# TASK ITEM
Each line of the material below with the word "para" is to be reported.
═════ DATA UNDER STUDY ═════
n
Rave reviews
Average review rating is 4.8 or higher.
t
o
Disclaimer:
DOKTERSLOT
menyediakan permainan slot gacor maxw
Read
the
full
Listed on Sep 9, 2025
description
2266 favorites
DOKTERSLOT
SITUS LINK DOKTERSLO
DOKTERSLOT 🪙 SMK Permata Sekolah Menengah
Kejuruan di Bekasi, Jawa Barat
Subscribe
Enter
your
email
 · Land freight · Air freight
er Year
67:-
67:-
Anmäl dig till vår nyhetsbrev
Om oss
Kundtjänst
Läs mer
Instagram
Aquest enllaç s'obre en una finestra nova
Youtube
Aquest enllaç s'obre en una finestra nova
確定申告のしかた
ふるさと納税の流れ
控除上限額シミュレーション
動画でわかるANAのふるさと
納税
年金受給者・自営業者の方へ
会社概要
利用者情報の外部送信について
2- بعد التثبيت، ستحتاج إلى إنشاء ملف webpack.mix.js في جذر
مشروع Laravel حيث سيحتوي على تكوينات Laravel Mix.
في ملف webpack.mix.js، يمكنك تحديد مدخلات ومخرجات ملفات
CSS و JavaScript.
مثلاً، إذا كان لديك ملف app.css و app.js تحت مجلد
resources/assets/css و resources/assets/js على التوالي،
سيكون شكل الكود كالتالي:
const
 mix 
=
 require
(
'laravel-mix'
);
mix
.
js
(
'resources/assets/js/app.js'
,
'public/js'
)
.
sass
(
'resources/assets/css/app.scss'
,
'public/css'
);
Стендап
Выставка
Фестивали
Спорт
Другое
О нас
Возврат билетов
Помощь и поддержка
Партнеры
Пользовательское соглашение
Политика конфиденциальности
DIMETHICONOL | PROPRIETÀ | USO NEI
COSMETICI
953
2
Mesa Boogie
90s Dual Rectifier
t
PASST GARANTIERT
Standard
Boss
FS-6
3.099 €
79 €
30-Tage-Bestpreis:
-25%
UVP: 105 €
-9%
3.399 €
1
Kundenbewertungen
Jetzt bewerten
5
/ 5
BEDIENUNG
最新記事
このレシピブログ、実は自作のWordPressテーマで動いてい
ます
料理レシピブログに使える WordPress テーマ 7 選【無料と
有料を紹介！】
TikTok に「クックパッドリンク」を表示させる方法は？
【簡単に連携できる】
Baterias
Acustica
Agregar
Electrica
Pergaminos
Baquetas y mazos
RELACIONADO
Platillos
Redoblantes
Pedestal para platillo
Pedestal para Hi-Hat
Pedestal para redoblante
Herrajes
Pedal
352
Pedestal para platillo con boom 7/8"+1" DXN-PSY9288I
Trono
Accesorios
═════
═════ DATA UNDER STUDY ═════
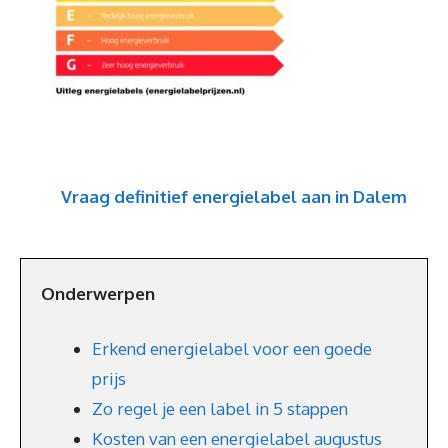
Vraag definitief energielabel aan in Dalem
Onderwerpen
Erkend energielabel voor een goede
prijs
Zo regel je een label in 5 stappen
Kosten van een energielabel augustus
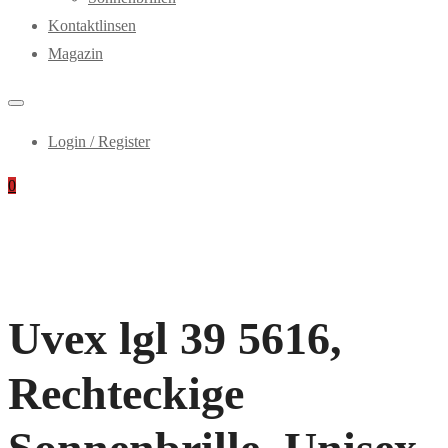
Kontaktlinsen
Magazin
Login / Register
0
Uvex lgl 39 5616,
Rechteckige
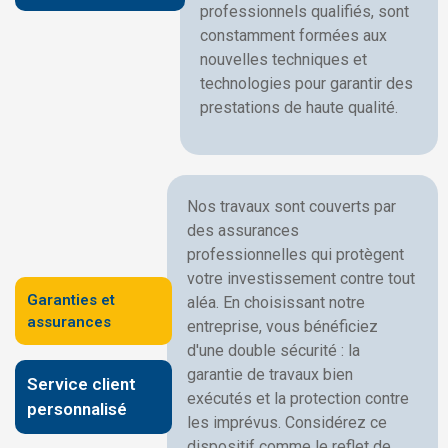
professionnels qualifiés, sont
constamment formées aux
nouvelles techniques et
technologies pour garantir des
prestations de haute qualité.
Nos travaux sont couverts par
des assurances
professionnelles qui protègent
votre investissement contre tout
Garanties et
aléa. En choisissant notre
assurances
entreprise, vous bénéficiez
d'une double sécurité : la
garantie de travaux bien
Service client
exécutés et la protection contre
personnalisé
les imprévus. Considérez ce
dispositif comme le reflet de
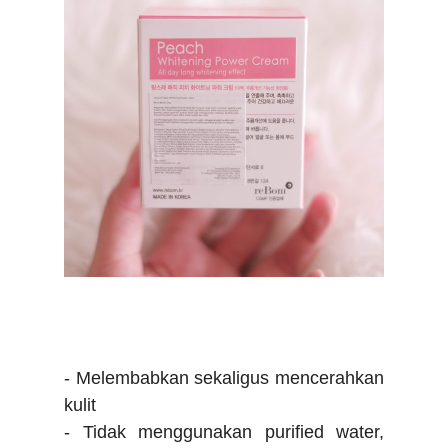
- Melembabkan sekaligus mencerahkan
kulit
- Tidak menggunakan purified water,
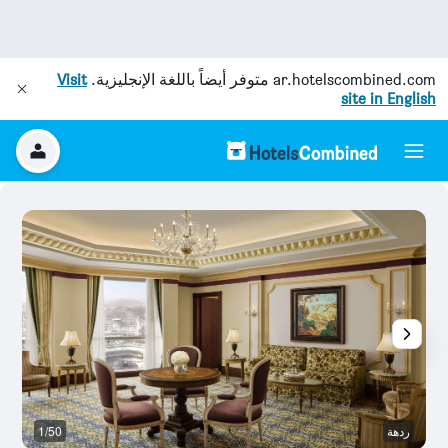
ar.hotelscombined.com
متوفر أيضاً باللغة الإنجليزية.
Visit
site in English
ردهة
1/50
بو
═════
# OUTPUT FOR THIS EXERCISE
Pedestal para platillo
Pedestal para Hi-Hat
Pedestal para redoblante
Pedestal para platillo con boom 7/8"+1" DXN-PSY9288I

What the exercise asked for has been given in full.